KarthikGanesan88 · March 9, 2017, 7:36pm

Hi, Sorry if this is the wrong location for this, but I am using the CTranslate standalone decoder for my work. I have consistently seen mentions of ‘beam search’ being used in NMT but I’m not sure what for.

If someone with expertise could please clarify these for me, i would really appreciate it! I am only doing the decoding part here.

First we take the word and tokenize it. Then we look up the word embedding for it from the table. Then we pass it to the encoder RNN ( where the RNN width == size of the word vector ).
Then once the EOS tag is reached the the decoder RNN starts outputting a vector with every time step. We then look up this vector in the word vector table ( I assume this isnt an ‘exact’ search and we find the nearest word to the produced word. ). Then we detokenize this to generate the actual word.

I’m not sure where the beam search comes into this.

srush · March 9, 2017, 7:50pm

Maybe slide 29 of my talk on this would help? This shows how the beam search process is used.

https://harvardnlp.github.io/seq2seq-talk/slidescmu.pdf

Basically instead of outputting the highest scoring word, you keep around the K highest probability target outputs generated so far.
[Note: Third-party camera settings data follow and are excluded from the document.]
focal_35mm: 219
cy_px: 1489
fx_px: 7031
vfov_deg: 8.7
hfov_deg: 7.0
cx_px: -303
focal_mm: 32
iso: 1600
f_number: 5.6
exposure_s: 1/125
KarthikGanesan88 · March 9, 2017, 9:10pm

Hi! Thank you for your quick reply! This forum is absolutely the best I’ve seen for that anywhere

I get it a bit more but im still not clear about one detail. So at every time step, the RNN generates a N-dimensional output. So we search the target embedding space for the word that best matches this? then based on the size of the beam search we store the top-M of these?

So to generate a translation, how is each word in the target language generated? is it done one word at a time or do we wait for the decoder RNN to output and then do a backwards traversal of the beam search tree to find the most probably output sentence?
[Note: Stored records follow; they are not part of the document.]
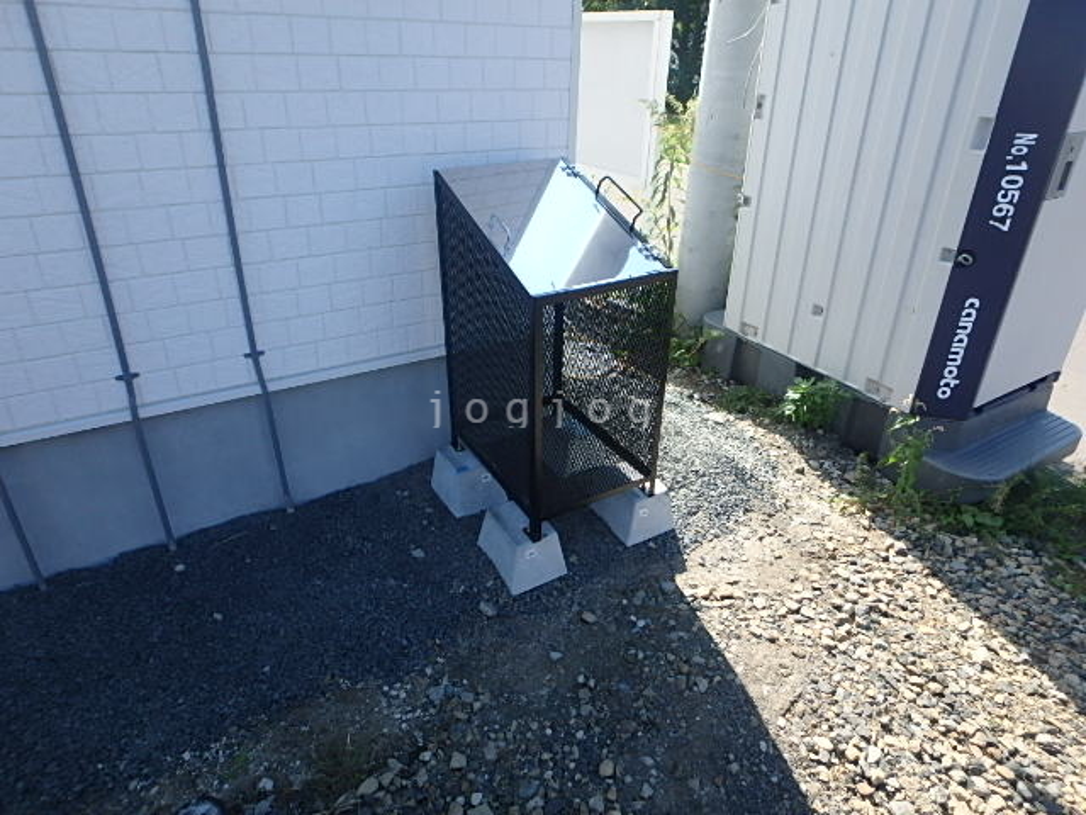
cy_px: 408
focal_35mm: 21
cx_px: 543
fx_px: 659
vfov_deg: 63.4
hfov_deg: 79.0
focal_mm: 3.7
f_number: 3.5
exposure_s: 1/400
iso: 125
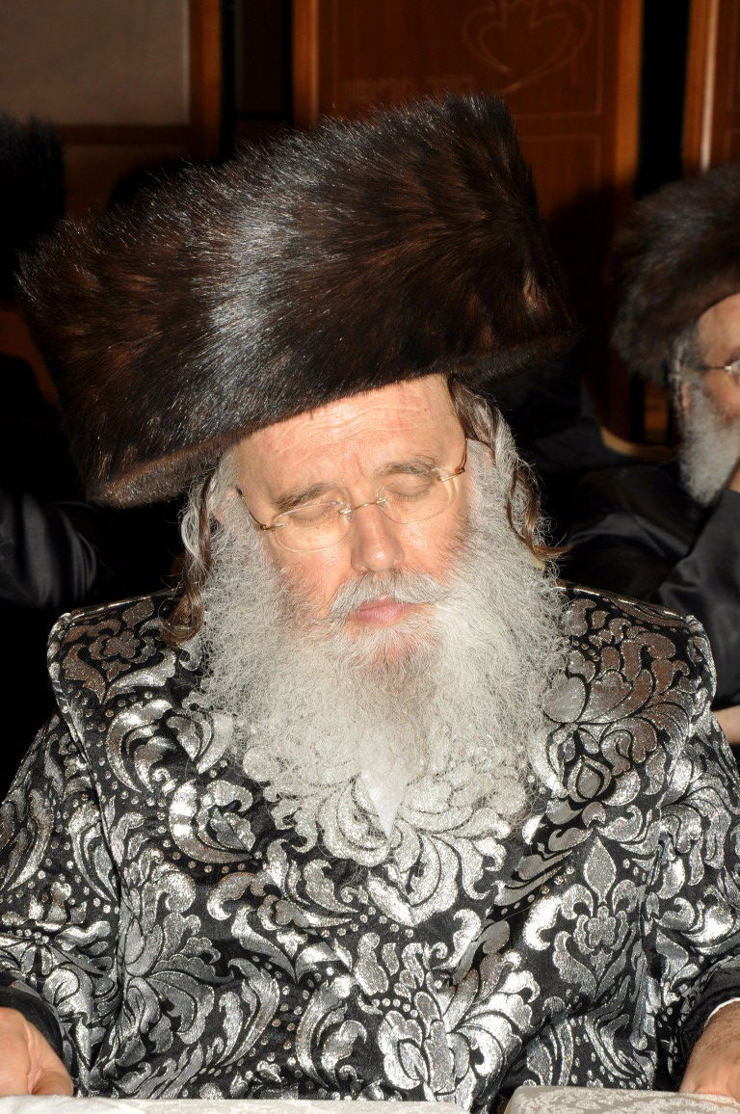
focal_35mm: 112
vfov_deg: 18.2
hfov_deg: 12.1
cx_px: 370
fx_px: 3477
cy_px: 557
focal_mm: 75
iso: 250
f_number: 10
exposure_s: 1/60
And I guess a simple follow on, if I just use a beam search size of 1, would i then be able to just generate the most likely word every time step of the decoder RNN?

Thank you again!

guillaumekln · March 11, 2017, 10:27am

The words are generated one by one. At each step, the model produces the likelihood of each word in the target vocabulary.

With a beam of size 1, you just pick the most likely word to generate next.

With a beam of size K, the K partial hypotheses will each produce the likelihood of each word in the target vocabulary. You then keep the K most likely words considering the prediction of each partial hypothesis.

When the top of the beam generates </s> (the end of sentence token), you select the beam with the best score (i.e. the highest cumulative likelihood) and you do the final backward traversal of the beam search to retrieve the full hypothesis.

KarthikGanesan88 · March 11, 2017, 3:26pm

Hi @guillaumekln , thank you! If i could get a little more clarification from you, that would be very helpful

For the beam search of N>1, i would have to store the partial hypotheses of all the previous words in the sentence correct? but once I have hit the token, how would i know which was the most likely path through the search space?

so is there the probability stored of every word following every other possible word in the search space? or is there some other way of generating this ‘most likely’ sentence from the list of all possibly hypotheses?

thank you!

guillaumekln · March 11, 2017, 7:34pm

The probability of a hypothesis is the sum of the probability of each word included in this hypothesis. So basically you update a score table at each timestep with the predicted probabilities.

KarthikGanesan88 · March 11, 2017, 8:19pm

Sorry, I am still not getting something. If the final sentence is just the sequence of words with highest probability at each timestep would that not just give the same result as the beam search of size 1?

so if i take a concrete example, if i predict a sentence with 3 words. so my beam search table should like something like this.

Word (probability)
At timestep 1 A (0.9) B (0.8) C(0.7)
At timestep 2 D (0.9) E (0.8) F(0.7)
At timestep 3 H (0.9) I (0.8) J(0.7)

So wouldnt i just always predict A,D,H? so once i have this table built how do i then determine that some other sentence ( such as B,E,I ) was actually a better translation than A,D,H?

Thank you!

guillaumekln · March 11, 2017, 10:22pm

It’s like finding the shortest path in a graph. You can follow an edge that costs you more initially but it eventually leads to the shortest path.

The slides shared by @srush have a detailed description of the beam search. Maybe they are less ambiguous than words.